Les FSS titulaires d’un permis étaient responsables d’environ 99% des 1,58 milliard de dollars traités par l’intermédiaire du système de demandes de règlement pour soins de santé liés à l’assurance-automobile (DRSSAA) entre avril 2024 et mars 2026, alors que plus de 361 000 victimes d’accidents ont reçu des traitements. « Bien que les examens n’aient révélé aucun préjudice direct pour les consommateurs, le non-respect des exigences accroît le risque de fraude », réitère le Rapport sur la conformité des FSS 2024-2026

Examens sur place 

Parmi les 31 examens sur place menés par le personnel de l’ARSF auprès de FSS affiliés à des RFP, seulement cinq respectaient les critères examinés, 20 ont reçu une lettre d’avertissement pour non-respect des exigences, six ont pris des engagements volontaires et un a renoncé à son permis plutôt que de se soumettre à un examen. 

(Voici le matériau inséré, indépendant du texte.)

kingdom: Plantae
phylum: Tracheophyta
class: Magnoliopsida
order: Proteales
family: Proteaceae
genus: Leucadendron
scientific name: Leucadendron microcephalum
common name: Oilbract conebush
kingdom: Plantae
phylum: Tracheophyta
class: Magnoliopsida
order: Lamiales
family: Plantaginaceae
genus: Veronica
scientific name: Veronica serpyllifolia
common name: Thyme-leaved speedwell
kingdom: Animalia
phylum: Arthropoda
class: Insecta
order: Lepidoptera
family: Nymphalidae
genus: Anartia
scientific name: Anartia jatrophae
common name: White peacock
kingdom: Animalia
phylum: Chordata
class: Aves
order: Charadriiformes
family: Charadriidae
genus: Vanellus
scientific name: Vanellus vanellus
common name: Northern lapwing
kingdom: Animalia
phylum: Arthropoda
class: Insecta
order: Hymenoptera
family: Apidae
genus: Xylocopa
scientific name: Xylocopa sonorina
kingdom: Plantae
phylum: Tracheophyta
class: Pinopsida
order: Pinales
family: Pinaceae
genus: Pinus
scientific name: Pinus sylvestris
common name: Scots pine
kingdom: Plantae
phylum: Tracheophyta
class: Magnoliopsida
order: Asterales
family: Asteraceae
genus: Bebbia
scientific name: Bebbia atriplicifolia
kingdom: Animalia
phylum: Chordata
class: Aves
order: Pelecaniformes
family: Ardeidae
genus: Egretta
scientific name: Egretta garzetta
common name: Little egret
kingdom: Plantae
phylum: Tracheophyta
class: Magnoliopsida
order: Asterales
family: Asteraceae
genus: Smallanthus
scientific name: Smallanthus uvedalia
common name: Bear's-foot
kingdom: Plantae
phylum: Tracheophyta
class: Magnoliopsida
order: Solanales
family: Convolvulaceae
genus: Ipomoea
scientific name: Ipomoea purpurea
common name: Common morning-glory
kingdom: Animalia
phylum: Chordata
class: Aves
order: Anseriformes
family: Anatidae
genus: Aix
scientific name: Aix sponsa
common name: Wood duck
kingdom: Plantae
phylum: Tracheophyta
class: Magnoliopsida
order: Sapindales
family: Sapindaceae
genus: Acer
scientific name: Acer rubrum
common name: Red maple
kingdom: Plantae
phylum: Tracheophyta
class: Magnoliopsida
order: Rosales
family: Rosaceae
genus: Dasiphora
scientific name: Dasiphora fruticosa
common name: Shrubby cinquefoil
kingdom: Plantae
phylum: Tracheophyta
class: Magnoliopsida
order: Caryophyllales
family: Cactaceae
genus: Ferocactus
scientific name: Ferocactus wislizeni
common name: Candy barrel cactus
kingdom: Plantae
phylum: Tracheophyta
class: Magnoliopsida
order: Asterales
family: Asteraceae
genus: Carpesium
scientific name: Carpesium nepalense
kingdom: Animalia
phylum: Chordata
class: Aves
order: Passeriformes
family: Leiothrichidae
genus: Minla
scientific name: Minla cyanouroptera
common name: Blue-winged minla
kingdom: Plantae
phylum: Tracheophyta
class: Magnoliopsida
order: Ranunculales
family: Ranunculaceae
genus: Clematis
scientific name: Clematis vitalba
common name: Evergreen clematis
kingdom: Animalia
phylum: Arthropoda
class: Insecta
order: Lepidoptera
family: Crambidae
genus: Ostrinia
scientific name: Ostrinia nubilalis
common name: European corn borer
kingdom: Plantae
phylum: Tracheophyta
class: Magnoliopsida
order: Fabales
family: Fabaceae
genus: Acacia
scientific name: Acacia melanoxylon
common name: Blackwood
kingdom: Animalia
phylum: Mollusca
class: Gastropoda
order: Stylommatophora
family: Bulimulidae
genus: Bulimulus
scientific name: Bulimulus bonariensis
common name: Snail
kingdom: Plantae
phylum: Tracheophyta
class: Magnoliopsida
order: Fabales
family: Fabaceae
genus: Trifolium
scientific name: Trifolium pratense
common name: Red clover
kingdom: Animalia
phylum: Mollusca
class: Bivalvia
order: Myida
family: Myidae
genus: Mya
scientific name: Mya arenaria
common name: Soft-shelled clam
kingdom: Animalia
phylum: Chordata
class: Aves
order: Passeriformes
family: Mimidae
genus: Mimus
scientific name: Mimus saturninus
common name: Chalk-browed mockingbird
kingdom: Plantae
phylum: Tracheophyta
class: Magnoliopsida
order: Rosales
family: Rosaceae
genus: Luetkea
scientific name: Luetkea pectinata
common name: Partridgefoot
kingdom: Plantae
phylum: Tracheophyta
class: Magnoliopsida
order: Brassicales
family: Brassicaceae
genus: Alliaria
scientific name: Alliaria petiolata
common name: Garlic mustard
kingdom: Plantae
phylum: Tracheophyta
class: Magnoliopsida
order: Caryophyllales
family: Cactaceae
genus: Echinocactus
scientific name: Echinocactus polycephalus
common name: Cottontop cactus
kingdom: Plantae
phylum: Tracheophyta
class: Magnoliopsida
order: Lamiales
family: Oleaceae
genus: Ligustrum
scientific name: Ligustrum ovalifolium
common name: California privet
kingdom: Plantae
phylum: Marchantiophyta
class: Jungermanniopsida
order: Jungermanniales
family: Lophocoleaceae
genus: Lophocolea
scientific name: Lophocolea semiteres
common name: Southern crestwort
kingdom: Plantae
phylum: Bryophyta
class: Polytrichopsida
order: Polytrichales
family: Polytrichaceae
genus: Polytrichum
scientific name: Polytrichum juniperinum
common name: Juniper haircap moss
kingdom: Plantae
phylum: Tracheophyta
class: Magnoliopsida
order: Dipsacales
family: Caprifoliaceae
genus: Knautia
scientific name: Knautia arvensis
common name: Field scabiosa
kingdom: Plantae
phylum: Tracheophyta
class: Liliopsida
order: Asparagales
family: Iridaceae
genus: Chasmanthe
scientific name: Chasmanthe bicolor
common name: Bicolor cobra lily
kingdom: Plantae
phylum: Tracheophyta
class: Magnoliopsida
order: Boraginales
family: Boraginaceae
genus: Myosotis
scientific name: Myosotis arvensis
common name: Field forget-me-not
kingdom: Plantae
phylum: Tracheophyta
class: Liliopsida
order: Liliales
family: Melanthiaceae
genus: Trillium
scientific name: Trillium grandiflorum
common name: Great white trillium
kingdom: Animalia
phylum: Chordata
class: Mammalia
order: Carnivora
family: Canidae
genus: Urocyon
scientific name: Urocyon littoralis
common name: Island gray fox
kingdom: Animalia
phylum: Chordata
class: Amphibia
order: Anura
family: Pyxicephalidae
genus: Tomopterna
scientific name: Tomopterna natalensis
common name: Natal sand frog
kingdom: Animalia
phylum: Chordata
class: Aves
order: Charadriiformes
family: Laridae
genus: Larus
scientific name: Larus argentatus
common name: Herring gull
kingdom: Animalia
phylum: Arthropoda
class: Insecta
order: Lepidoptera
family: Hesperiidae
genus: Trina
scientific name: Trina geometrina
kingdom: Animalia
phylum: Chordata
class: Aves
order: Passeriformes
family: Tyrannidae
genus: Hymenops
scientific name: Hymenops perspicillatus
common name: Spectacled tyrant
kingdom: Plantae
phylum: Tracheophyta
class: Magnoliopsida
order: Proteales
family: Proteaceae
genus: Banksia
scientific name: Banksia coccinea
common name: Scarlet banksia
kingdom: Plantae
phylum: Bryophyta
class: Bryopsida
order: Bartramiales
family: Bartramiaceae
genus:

« Le principal problème relevé dans les engagements était l’utilisation par les FSS d’une forme d’entente avec leurs cliniques affiliées qui aurait pu constituer une sollicitation ou une demande de commission de recommandation, en contravention de la règle relative aux actes ou pratiques malhonnêtes ou mensongers (APMM) », écrit le régulateur. « L’ARSF rappelle aux assureurs et aux FSS que les commissions de recommandation sont interdites en vertu de la règle relative aux APMM et que toutes les mesures raisonnables doivent être prises pour s’assurer que les ententes commerciales ne créent pas, ou ne donnent pas l’impression de créer, des mécanismes de commissions de recommandation. » 

Les factures non signées, les listes inexactes dans le système DRSSAA et l’absence de vérification de l’identité des patients figuraient parmi les principales constatations concernant les fournisseurs faisant partie des RFP. 

Faible taux de conformité 

« Les résultats de ces examens ont révélé un taux de conformité global de 16%, ce qui est nettement inférieur aux attentes et soulève des préoccupations », écrit le régulateur. « Les assureurs doivent assumer une part de responsabilité dans la surveillance visant à garantir que les FSS, notamment ceux intégrés à des RFP, exercent leurs activités de manière conforme. » 

Le régulateur ajoute que le faible niveau de conformité soulève également des préoccupations quant à la façon dont les assureurs gèrent leurs RFP, particulièrement en ce qui concerne le traitement des demandeurs d’indemnités en vertu de l’AIAL et la proposition de valeur pour les consommateurs.